*PROMPT:*
Pull out each row below that contains the string "votre". Case matters, so count only matches with the same capitalization.

-- -- --

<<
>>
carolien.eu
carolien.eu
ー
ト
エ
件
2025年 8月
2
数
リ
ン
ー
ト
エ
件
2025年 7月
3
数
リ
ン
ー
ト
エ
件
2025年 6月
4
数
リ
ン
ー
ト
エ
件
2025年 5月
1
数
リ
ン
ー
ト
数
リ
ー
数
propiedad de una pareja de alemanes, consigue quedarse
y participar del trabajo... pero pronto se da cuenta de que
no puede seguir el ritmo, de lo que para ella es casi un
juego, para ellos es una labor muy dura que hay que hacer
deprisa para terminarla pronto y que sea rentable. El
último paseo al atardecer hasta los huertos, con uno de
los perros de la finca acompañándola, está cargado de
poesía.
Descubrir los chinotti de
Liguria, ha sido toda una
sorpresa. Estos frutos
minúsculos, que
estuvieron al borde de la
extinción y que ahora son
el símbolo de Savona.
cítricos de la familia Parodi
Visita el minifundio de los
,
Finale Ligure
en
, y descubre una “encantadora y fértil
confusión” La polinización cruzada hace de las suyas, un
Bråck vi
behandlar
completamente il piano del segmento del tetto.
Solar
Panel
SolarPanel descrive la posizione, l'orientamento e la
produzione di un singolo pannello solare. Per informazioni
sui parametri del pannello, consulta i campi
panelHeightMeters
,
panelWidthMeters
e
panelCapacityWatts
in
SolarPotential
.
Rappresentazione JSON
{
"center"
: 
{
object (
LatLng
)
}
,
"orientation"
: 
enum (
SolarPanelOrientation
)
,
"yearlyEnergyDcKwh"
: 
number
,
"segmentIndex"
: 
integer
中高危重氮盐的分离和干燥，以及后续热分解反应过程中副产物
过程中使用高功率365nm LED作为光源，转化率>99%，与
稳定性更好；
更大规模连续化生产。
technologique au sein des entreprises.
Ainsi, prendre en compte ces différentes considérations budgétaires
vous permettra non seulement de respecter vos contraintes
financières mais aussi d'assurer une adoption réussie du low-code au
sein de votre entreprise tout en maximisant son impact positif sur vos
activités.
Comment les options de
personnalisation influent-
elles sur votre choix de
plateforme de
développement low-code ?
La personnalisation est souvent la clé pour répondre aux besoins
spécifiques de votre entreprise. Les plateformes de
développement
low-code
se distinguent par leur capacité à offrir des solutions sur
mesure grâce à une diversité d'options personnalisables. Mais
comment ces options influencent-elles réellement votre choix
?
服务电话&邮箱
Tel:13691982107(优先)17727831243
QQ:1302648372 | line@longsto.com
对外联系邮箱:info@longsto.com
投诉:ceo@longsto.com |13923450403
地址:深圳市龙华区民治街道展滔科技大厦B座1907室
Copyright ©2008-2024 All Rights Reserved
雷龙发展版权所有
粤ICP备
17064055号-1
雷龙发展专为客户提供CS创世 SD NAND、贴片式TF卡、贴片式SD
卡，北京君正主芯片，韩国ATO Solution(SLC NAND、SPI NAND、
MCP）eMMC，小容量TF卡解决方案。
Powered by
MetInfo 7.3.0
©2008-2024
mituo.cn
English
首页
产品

-- -- --

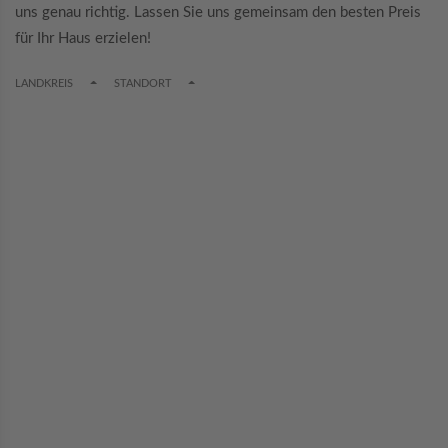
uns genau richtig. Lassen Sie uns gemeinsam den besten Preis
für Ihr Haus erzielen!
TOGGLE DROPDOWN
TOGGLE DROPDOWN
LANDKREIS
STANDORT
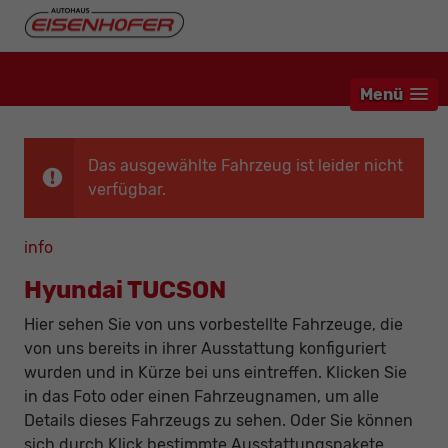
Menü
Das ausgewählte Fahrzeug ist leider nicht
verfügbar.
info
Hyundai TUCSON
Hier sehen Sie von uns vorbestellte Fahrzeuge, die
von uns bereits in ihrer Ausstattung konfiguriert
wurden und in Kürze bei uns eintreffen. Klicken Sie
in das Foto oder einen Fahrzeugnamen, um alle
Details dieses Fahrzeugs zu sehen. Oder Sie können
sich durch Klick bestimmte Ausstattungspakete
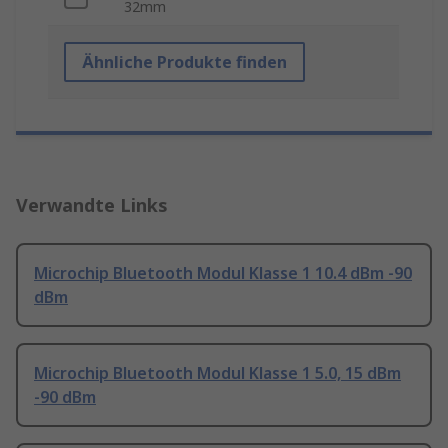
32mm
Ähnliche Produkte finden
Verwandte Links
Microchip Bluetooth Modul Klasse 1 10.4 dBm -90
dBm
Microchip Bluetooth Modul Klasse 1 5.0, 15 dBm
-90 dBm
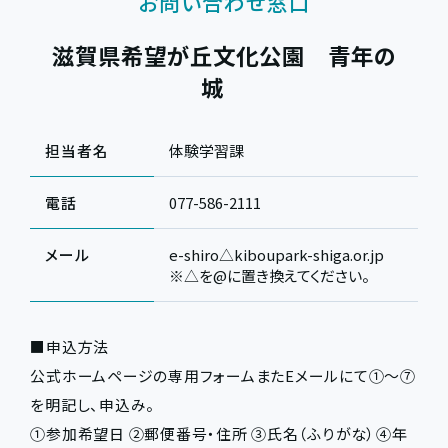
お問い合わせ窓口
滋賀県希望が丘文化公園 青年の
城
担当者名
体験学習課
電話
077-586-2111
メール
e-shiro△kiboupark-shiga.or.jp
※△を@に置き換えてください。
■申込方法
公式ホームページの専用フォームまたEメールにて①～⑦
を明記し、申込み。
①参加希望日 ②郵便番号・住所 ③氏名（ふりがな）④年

-- -- --

*EXERCISE OUTPUT:*
sein de votre entreprise tout en maximisant son impact positif sur vos
elles sur votre choix de
spécifiques de votre entreprise. Les plateformes de
comment ces options influencent-elles réellement votre choix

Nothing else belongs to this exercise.